> _Your task_
Transcribe all of the records word for word, but omit the pictures.

> _Information_
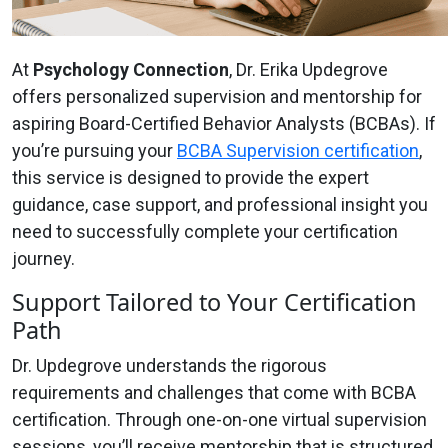
At
Psychology Connection
, Dr. Erika Updegrove
offers personalized supervision and mentorship for
aspiring Board-Certified Behavior Analysts (BCBAs). If
you’re pursuing your
BCBA Supervision certification
,
this service is designed to provide the expert
guidance, case support, and professional insight you
need to successfully complete your certification
journey.
Support Tailored to Your Certification
Path
Dr. Updegrove understands the rigorous
requirements and challenges that come with BCBA
certification. Through one-on-one virtual supervision
sessions, you’ll receive mentorship that is structured,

> _Solved problem_
At
Psychology Connection
, Dr. Erika Updegrove
offers personalized supervision and mentorship for
aspiring Board-Certified Behavior Analysts (BCBAs). If
you’re pursuing your
BCBA Supervision certification
,
this service is designed to provide the expert
guidance, case support, and professional insight you
need to successfully complete your certification
journey.
Support Tailored to Your Certification
Path
Dr. Updegrove understands the rigorous
requirements and challenges that come with BCBA
certification. Through one-on-one virtual supervision
sessions, you’ll receive mentorship that is structured,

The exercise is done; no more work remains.